- TEXTO DE LEITURA
———
Governo tem dificuldade para definir contribuição da União, devido ao grande número de servidores aposentados por questões de saúde
A indefinição sobre qual será a participação do Estado no fundo complementar de Previdência do servidor público federal passa pela dificuldade do governo em lidar com o elevado número de funcionários do Executivo que se aposentam por invalidez. Atenta aos impactos contábeis que essas baixas podem causar ao equilíbrio atuarial do fundo, as áreas técnicas dos ministérios envolvidos no debate defendem a idéia de incluir essa variável no cálculo.
Daí porque a alíquota da União ainda não foi estipulada. Na semana passada, quando o presidente Luiz Inácio Lula da Silva anunciou o Programa de Aceleração do Crescimento (PAC), na apresentação a ministros, governadores e parlamentares omitiu, de propósito, o índice. O Ministério do Planejamento defende 7,5%, mas técnicos de outros setores ligados à área econômica dizem que a discussão está só começando. Há quem apoie fixar algo como 6% ou 6,5% e, com o passar dos anos, o órgão gestor do fundo poderia sugerir, caso fosse necessário, um aumento na participação da União.
A quantidade de pedidos de aposentadoria por incapacidade é um gargalo que incomoda a administração pública. Dados da Secretaria de Recursos Humanos (SRH) mostram que, em 2005, a média foi 2,42 vezes maior do que a apurada na iniciativa privada pelo Instituto Nacional do Seguro Social (INSS). De acordo com o Ministério do Planejamento, nos últimos seis anos, 13.835 servidores se aposentaram por invalidez — 10.162, segundo o governo, são passíveis de revisão.
Um histórico recente comprova que os pedidos de desligamento devido a problemas de saúde estacionaram em níveis alarmantes. Em 1999, a concessão de aposentadorias por invalidez sobre o total chegou a 21,1%. No ano seguinte, saltou para 30,6%. Já em 2001, caiu para 26,4% e em 2002 para 24,7%. Em 2003, primeiro ano da era Lula, o índice chegou a 13,1%, mas em 2004, explodiu para 28%. Em 2005, foi de 29,1% e no ano passado bateu os 25,8%.
———
- DADOS EM ESTUDO

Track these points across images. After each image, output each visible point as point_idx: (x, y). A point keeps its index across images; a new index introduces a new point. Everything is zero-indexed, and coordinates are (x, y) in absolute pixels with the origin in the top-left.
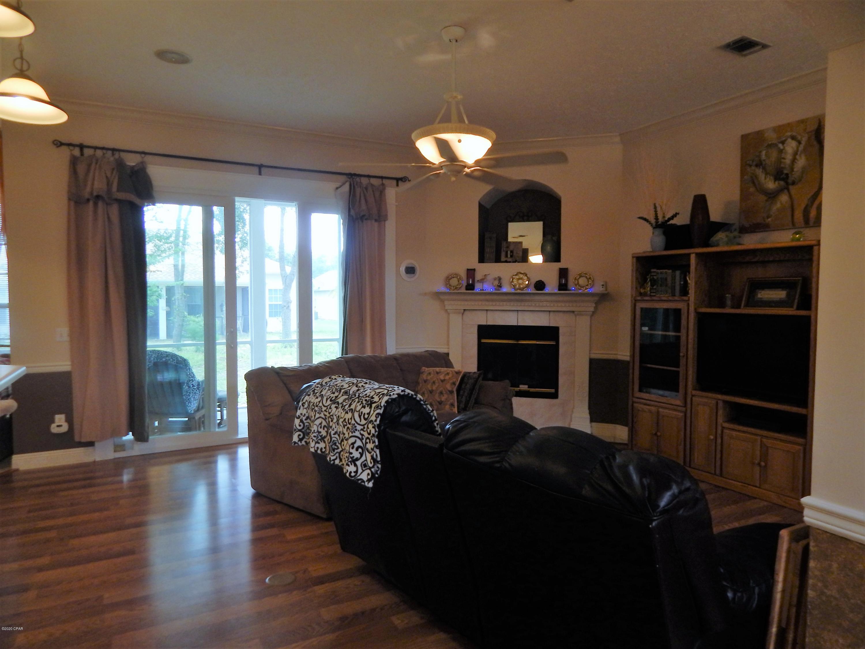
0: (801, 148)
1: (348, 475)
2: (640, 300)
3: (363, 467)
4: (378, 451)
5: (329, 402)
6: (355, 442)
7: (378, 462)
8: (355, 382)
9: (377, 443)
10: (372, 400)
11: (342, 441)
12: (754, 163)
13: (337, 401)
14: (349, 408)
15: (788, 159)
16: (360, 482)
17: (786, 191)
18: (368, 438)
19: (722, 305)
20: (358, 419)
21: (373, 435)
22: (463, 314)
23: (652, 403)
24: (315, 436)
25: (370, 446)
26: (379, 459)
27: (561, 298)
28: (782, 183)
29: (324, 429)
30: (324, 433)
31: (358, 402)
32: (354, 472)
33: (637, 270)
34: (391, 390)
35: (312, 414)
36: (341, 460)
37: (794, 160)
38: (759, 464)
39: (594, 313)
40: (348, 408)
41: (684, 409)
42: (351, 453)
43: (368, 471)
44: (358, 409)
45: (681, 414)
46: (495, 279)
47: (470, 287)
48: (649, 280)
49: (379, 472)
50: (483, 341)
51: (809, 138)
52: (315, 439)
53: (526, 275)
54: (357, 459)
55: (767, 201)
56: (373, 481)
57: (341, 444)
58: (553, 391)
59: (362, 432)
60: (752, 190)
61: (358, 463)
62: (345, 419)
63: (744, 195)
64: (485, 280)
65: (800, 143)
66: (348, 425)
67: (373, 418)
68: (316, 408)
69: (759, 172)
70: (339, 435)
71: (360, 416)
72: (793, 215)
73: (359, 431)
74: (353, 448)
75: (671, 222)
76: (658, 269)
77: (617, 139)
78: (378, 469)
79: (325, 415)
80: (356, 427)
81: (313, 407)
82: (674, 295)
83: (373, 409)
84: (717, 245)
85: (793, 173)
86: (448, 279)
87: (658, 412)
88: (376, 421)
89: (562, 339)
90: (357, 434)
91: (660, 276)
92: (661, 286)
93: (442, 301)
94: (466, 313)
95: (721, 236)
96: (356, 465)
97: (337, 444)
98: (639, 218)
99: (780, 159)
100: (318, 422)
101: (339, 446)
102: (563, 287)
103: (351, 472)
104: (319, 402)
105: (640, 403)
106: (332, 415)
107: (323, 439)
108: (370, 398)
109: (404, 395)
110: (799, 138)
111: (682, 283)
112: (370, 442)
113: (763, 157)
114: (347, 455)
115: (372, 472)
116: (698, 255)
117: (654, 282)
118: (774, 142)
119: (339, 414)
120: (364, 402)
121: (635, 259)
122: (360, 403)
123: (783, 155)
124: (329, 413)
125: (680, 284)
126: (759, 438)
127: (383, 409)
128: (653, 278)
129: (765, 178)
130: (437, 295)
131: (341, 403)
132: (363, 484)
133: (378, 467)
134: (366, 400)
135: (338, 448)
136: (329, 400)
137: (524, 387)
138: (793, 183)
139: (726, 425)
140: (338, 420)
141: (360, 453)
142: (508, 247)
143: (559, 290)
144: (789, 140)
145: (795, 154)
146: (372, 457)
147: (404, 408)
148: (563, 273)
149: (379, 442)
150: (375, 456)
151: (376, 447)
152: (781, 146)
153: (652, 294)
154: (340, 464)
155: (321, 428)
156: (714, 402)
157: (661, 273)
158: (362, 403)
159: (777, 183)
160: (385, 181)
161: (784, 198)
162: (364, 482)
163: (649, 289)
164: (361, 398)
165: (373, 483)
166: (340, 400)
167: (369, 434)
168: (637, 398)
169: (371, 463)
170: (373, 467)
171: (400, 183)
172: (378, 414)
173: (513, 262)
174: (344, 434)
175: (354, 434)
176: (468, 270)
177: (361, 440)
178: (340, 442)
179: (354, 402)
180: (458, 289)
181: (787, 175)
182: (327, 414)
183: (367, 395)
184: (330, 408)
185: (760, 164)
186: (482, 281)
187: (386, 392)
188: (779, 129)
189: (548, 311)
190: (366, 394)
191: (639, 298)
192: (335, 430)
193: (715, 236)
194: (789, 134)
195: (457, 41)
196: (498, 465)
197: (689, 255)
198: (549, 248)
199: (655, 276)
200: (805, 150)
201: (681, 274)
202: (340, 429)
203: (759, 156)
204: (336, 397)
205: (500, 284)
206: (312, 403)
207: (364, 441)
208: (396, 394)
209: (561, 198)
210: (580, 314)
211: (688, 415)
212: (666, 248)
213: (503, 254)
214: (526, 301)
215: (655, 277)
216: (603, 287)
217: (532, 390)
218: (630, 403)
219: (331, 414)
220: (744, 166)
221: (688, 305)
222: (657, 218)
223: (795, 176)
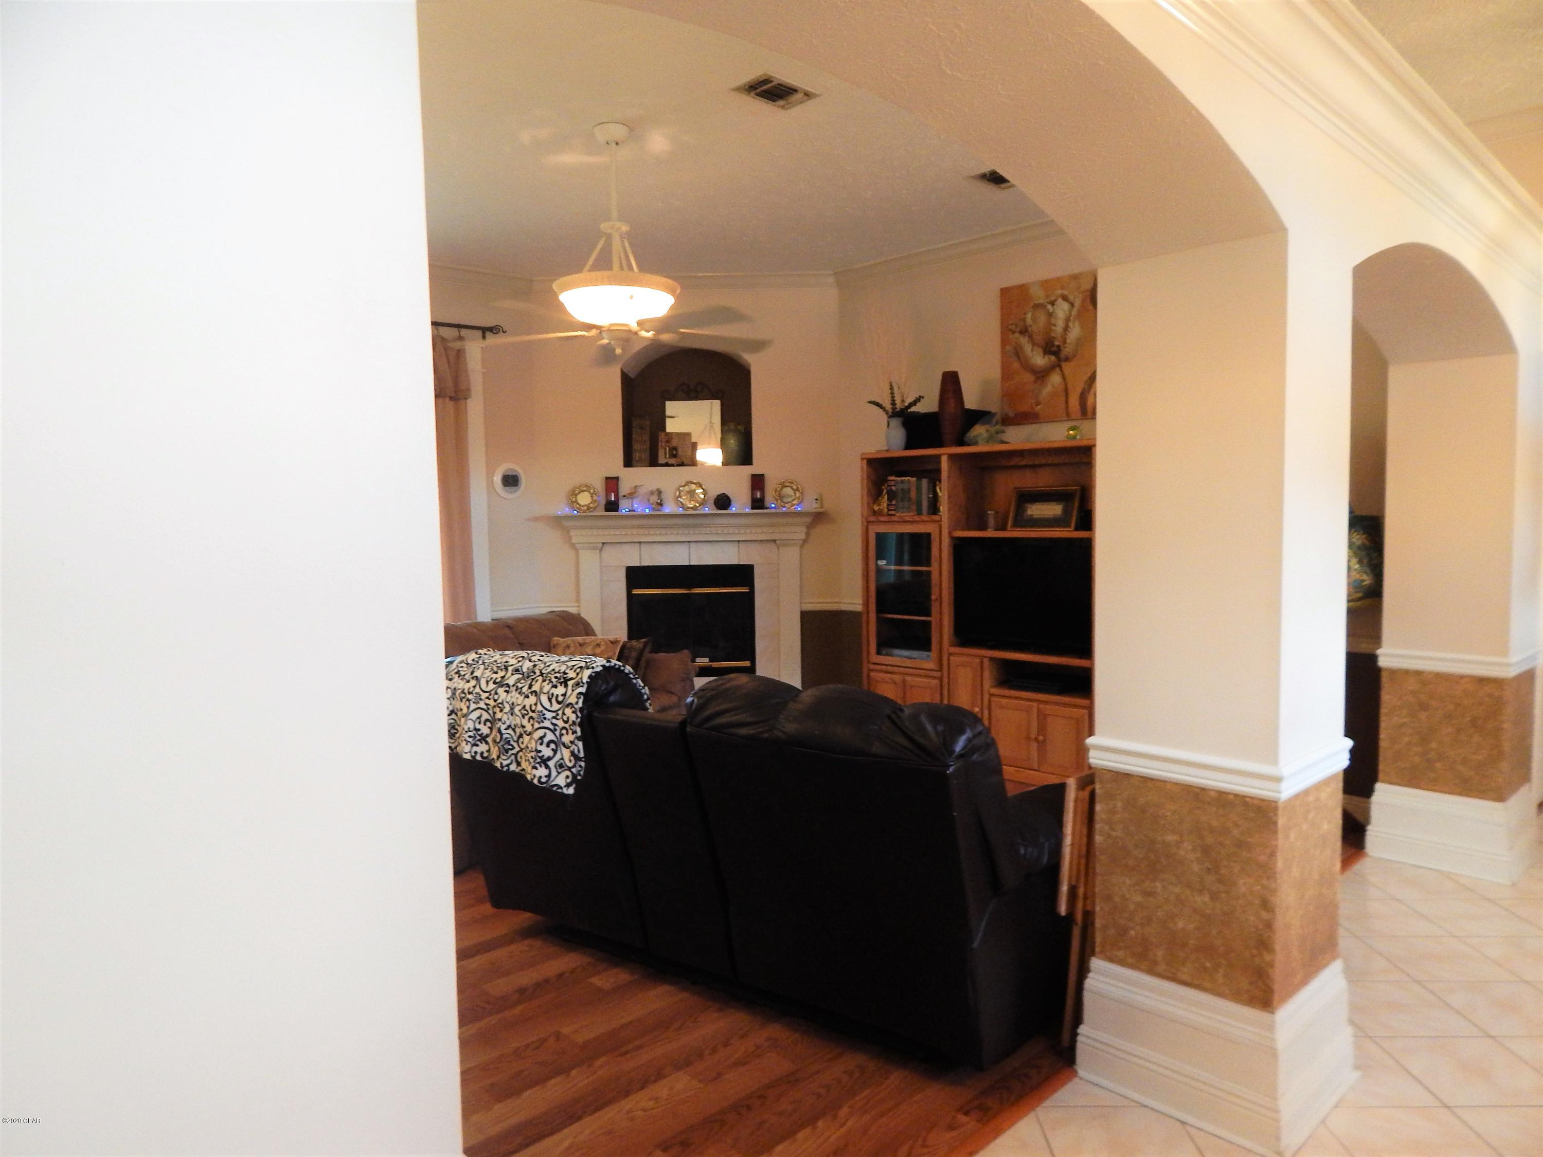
0: (1074, 312)
1: (536, 781)
2: (873, 522)
3: (558, 767)
4: (580, 744)
5: (491, 686)
6: (544, 736)
7: (580, 759)
8: (525, 655)
9: (579, 734)
10: (565, 676)
11: (521, 736)
12: (1018, 330)
13: (505, 683)
14: (529, 691)
15: (1059, 329)
16: (555, 789)
17: (1058, 369)
18: (564, 728)
19: (983, 527)
20: (547, 704)
21: (574, 723)
22: (601, 550)
23: (895, 669)
24: (470, 737)
25: (567, 739)
26: (582, 755)
27: (755, 521)
28: (1053, 358)
29: (485, 724)
30: (485, 730)
31: (544, 681)
32: (546, 776)
33: (868, 477)
34: (589, 662)
35: (463, 706)
36: (519, 764)
37: (1066, 328)
38: (1036, 739)
39: (805, 541)
40: (527, 690)
41: (938, 674)
42: (540, 751)
43: (568, 773)
44: (545, 690)
45: (935, 682)
46: (652, 493)
47: (612, 506)
48: (885, 491)
49: (582, 773)
50: (636, 592)
51: (1084, 301)
52: (470, 740)
53: (701, 486)
54: (549, 759)
55: (1035, 382)
56: (574, 786)
57: (517, 742)
58: (747, 664)
59: (554, 721)
60: (1016, 365)
61: (551, 764)
62: (524, 706)
63: (1007, 374)
64: (635, 495)
65: (1072, 305)
66: (531, 714)
67: (573, 700)
68: (470, 697)
69: (1024, 341)
70: (514, 730)
71: (550, 700)
72: (1067, 402)
73: (549, 719)
74: (541, 744)
75: (913, 409)
76: (897, 476)
77: (831, 280)
78: (580, 769)
79: (487, 705)
80: (544, 714)
81: (464, 695)
82: (920, 513)
83: (570, 688)
84: (975, 443)
85: (1066, 346)
86: (573, 494)
87: (904, 681)
88: (577, 703)
89: (759, 583)
90: (547, 724)
91: (900, 486)
92: (902, 500)
93: (566, 531)
94: (607, 548)
95: (979, 431)
96: (547, 767)
97: (512, 743)
98: (870, 402)
99: (1050, 325)
100: (474, 716)
101: (515, 744)
102: (758, 503)
103: (540, 777)
104: (474, 687)
105: (881, 671)
106: (502, 703)
107: (484, 739)
108: (561, 674)
109: (610, 667)
110: (1071, 298)
111: (931, 496)
112: (567, 733)
113: (1029, 321)
114: (533, 754)
115: (572, 772)
116: (952, 457)
117: (892, 496)
118: (1041, 301)
119: (514, 700)
120: (554, 680)
121: (865, 461)
122: (547, 682)
123: (1053, 321)
124: (495, 701)
125: (929, 498)
126: (1035, 704)
127: (586, 686)
128: (891, 489)
129: (1032, 350)
130: (557, 521)
131: (513, 686)
132: (560, 790)
133: (580, 766)
134: (556, 677)
135: (514, 748)
136: (491, 683)
137: (703, 661)
138: (1067, 359)
139: (993, 691)
140: (512, 709)
141: (553, 750)
142: (668, 441)
143: (753, 508)
144: (1060, 301)
145: (1067, 320)
146: (573, 753)
147: (612, 683)
148: (758, 482)
149: (582, 731)
150: (576, 751)
151: (578, 738)
152: (1049, 307)
153: (890, 513)
154: (517, 770)
155: (480, 723)
156: (977, 660)
157: (902, 482)
158: (551, 681)
159: (1046, 357)
160: (464, 332)
161: (1055, 379)
162: (561, 788)
163: (885, 505)
164: (547, 675)
165: (575, 789)
166: (511, 681)
167: (566, 722)
168: (875, 664)
169: (570, 761)
170: (574, 766)
171: (488, 334)
172: (580, 693)
173: (678, 465)
174: (523, 727)
175: (542, 725)
176: (607, 478)
177: (553, 731)
178: (515, 739)
179: (536, 681)
180: (591, 509)
181: (1058, 346)
182: (492, 703)
183: (557, 670)
184: (496, 693)
185: (1024, 331)
186: (631, 495)
187: (583, 664)
188: (1046, 284)
189: (736, 541)
190: (554, 670)
191: (872, 519)
192: (508, 723)
193: (972, 430)
194: (1059, 292)
195: (617, 144)
196: (766, 735)
197: (938, 457)
198: (733, 442)
199: (894, 486)
200: (1079, 315)
201: (929, 483)
202: (518, 721)
203: (1024, 320)
204: (503, 677)
205: (661, 501)
206: (459, 689)
207: (557, 733)
208: (601, 666)
209: (750, 365)
210: (786, 543)
211: (945, 680)
212: (909, 446)
213: (661, 453)
214: (701, 526)
215: (893, 488)
216: (817, 503)
217: (716, 664)
218: (865, 671)
219: (499, 701)
220: (1006, 330)
221: (940, 526)
222: (893, 403)
223: (1067, 350)
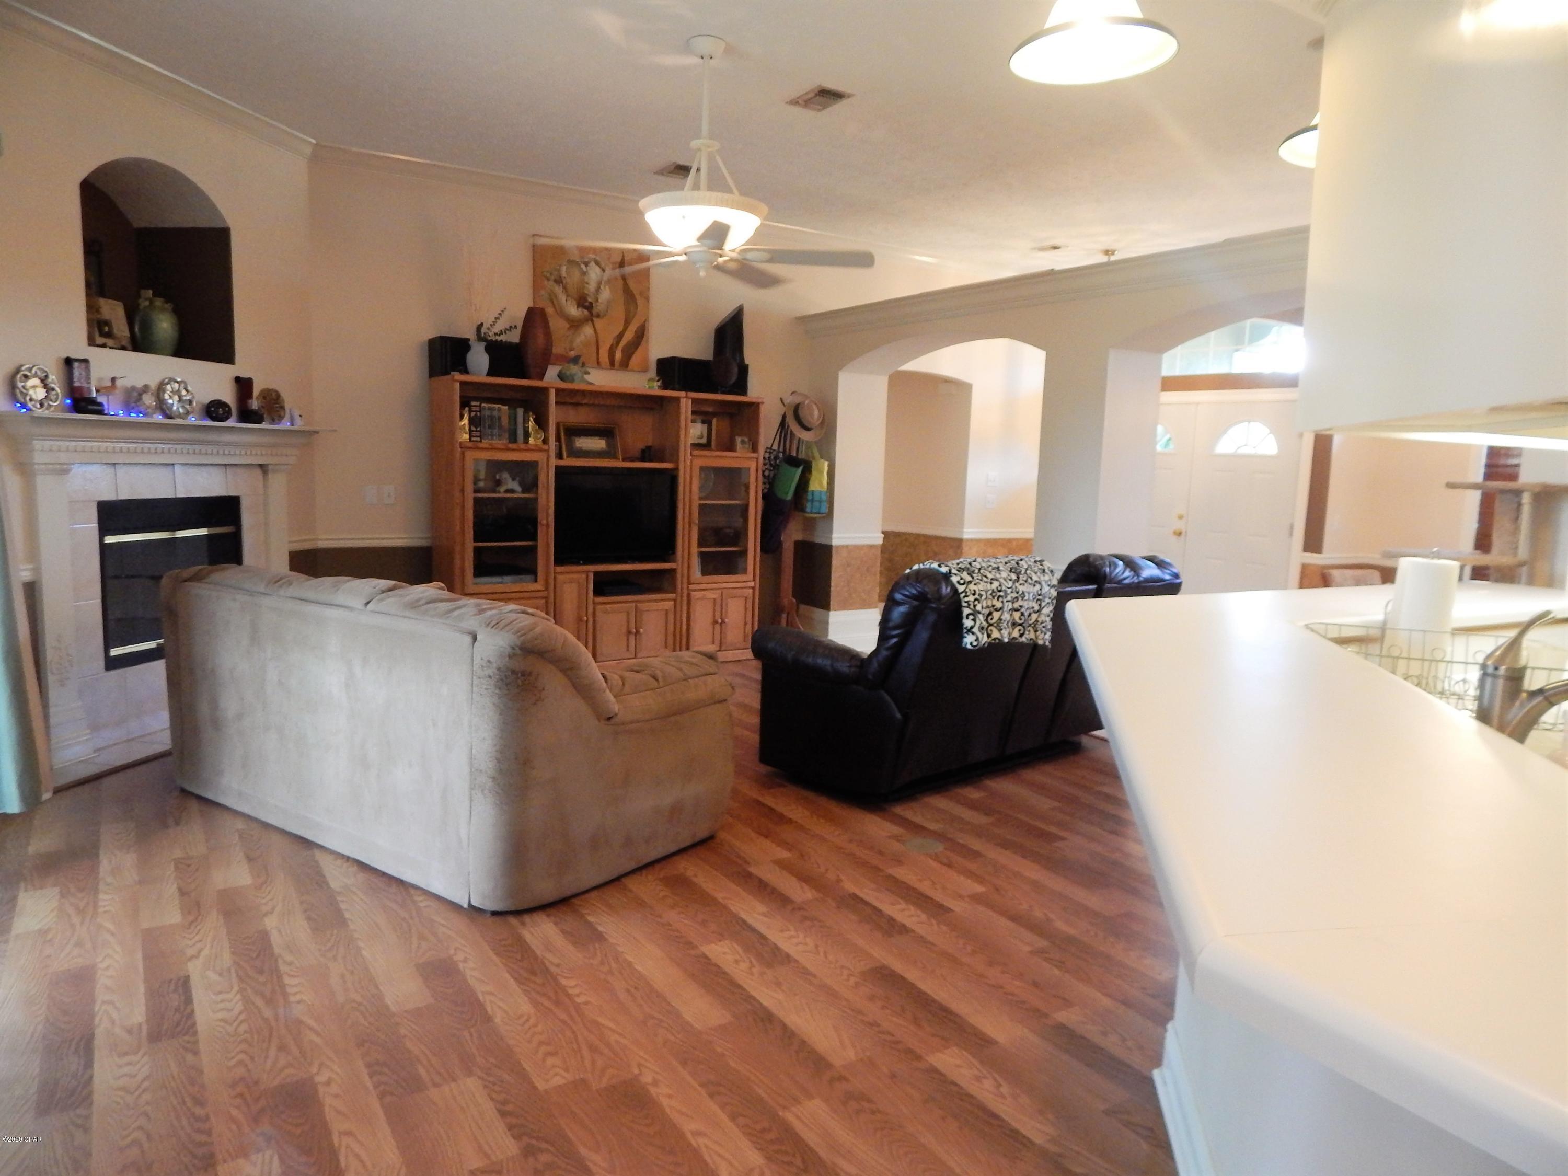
0: (607, 277)
12: (553, 278)
15: (592, 287)
17: (590, 323)
28: (586, 312)
33: (459, 400)
37: (598, 289)
39: (297, 467)
41: (545, 593)
45: (541, 602)
51: (614, 270)
55: (569, 329)
60: (550, 311)
65: (603, 270)
69: (558, 290)
72: (597, 353)
75: (491, 335)
76: (484, 403)
84: (572, 381)
85: (598, 304)
89: (246, 521)
92: (490, 427)
99: (583, 283)
110: (603, 264)
113: (564, 274)
118: (577, 261)
123: (586, 279)
125: (525, 427)
129: (566, 300)
138: (598, 316)
144: (592, 264)
145: (599, 283)
148: (243, 387)
152: (583, 266)
156: (584, 576)
157: (490, 409)
159: (580, 309)
161: (588, 330)
176: (64, 359)
180: (50, 408)
181: (591, 304)
185: (559, 281)
188: (583, 250)
189: (222, 465)
194: (593, 257)
203: (559, 271)
211: (551, 599)
212: (491, 372)
215: (478, 414)
220: (537, 276)
223: (599, 307)
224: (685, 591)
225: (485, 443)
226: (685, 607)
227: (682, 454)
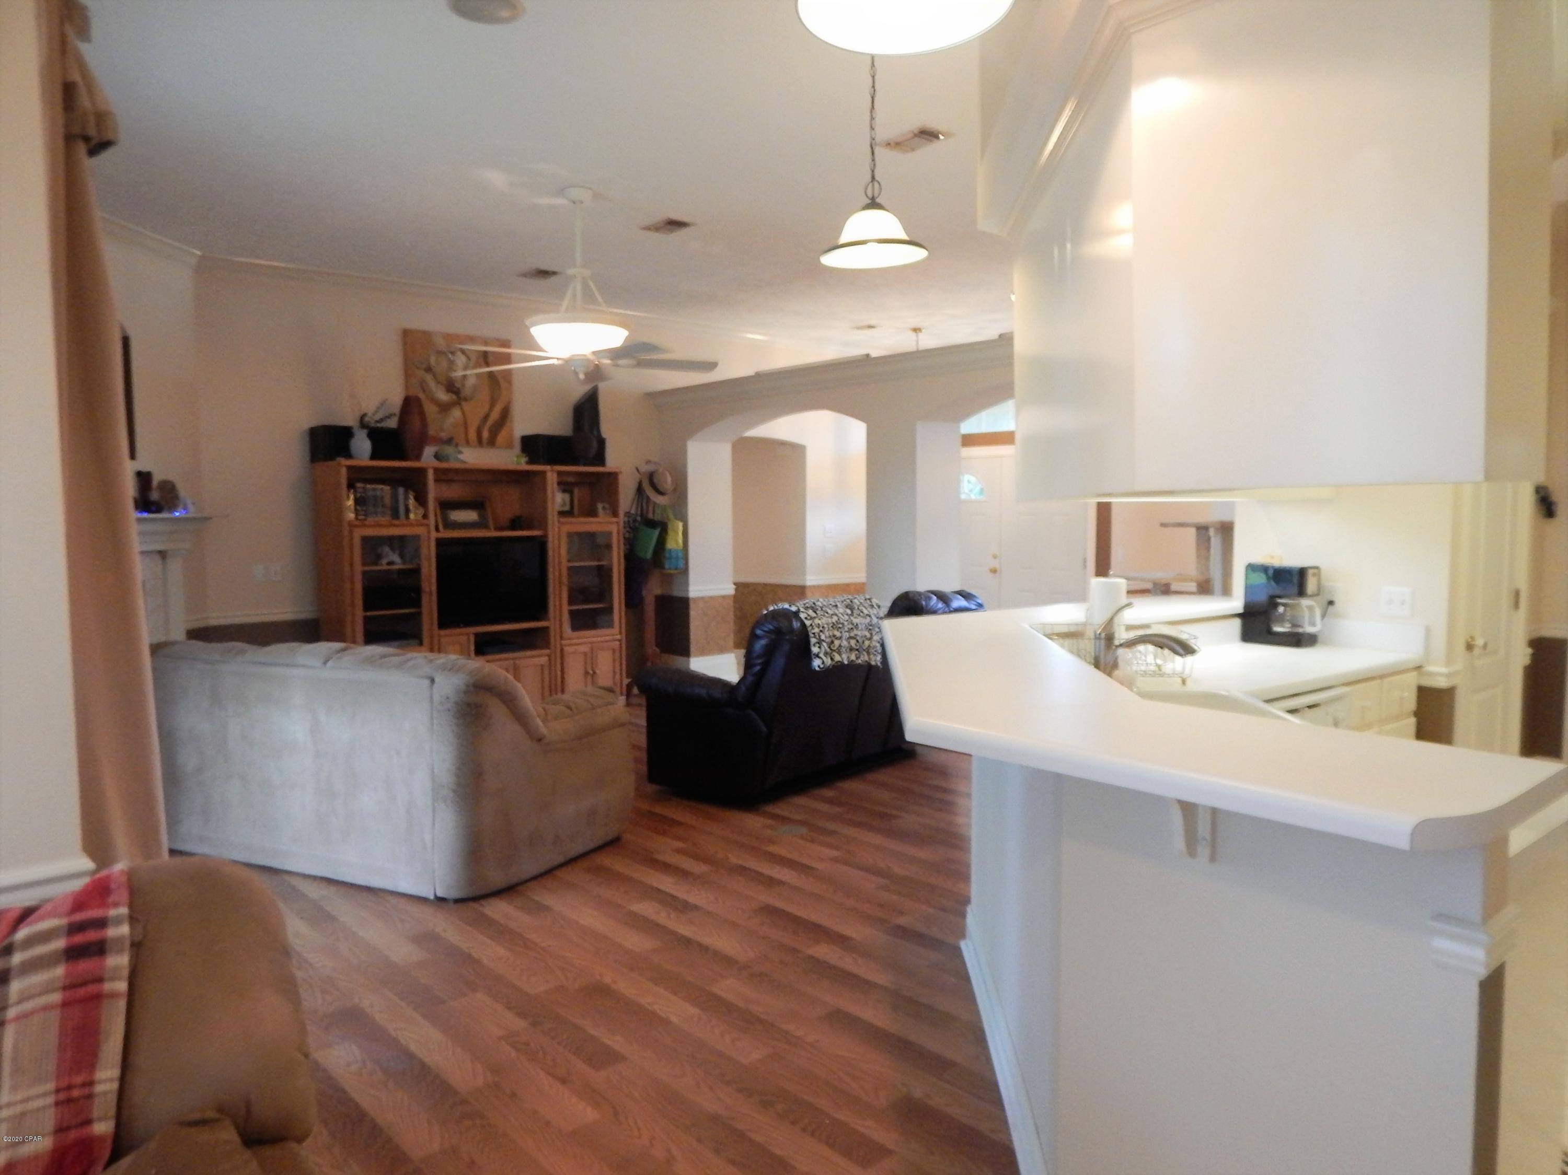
12: (423, 367)
15: (459, 374)
17: (458, 406)
28: (454, 397)
33: (346, 483)
37: (464, 376)
39: (189, 552)
48: (353, 497)
55: (440, 412)
60: (419, 392)
69: (429, 378)
72: (465, 433)
76: (368, 484)
82: (396, 518)
84: (448, 460)
85: (465, 389)
91: (371, 493)
92: (374, 506)
99: (451, 370)
111: (408, 503)
113: (433, 363)
118: (443, 349)
123: (453, 367)
125: (406, 504)
126: (511, 662)
128: (361, 496)
129: (436, 387)
138: (466, 399)
144: (459, 353)
152: (450, 356)
153: (360, 517)
156: (465, 638)
157: (374, 490)
159: (448, 395)
161: (456, 413)
163: (353, 510)
181: (458, 389)
188: (448, 337)
194: (457, 346)
197: (422, 469)
199: (363, 493)
203: (429, 360)
212: (373, 457)
215: (363, 495)
220: (408, 365)
223: (467, 392)
224: (558, 646)
225: (370, 520)
226: (559, 660)
227: (550, 522)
———
- TAREFAS PROPOSTAS
a. Transcreva do texto de leitura o trecho entre "Um histórico recente" e "bateu os 25,8%.", inclusive.
b. De acordo com o texto de leitura, que alíquota o Ministério do Planejamento defende para a participação da União no fundo?

- GABARITO
a.
Um histórico recente comprova que os pedidos de desligamento devido a problemas de saúde estacionaram em níveis alarmantes. Em 1999, a concessão de aposentadorias por invalidez sobre o total chegou a 21,1%. No ano seguinte, saltou para 30,6%. Já em 2001, caiu para 26,4% e em 2002 para 24,7%. Em 2003, primeiro ano da era Lula, o índice chegou a 13,1%, mas em 2004, explodiu para 28%. Em 2005, foi de 29,1% e no ano passado bateu os 25,8%.

b. 7,5%.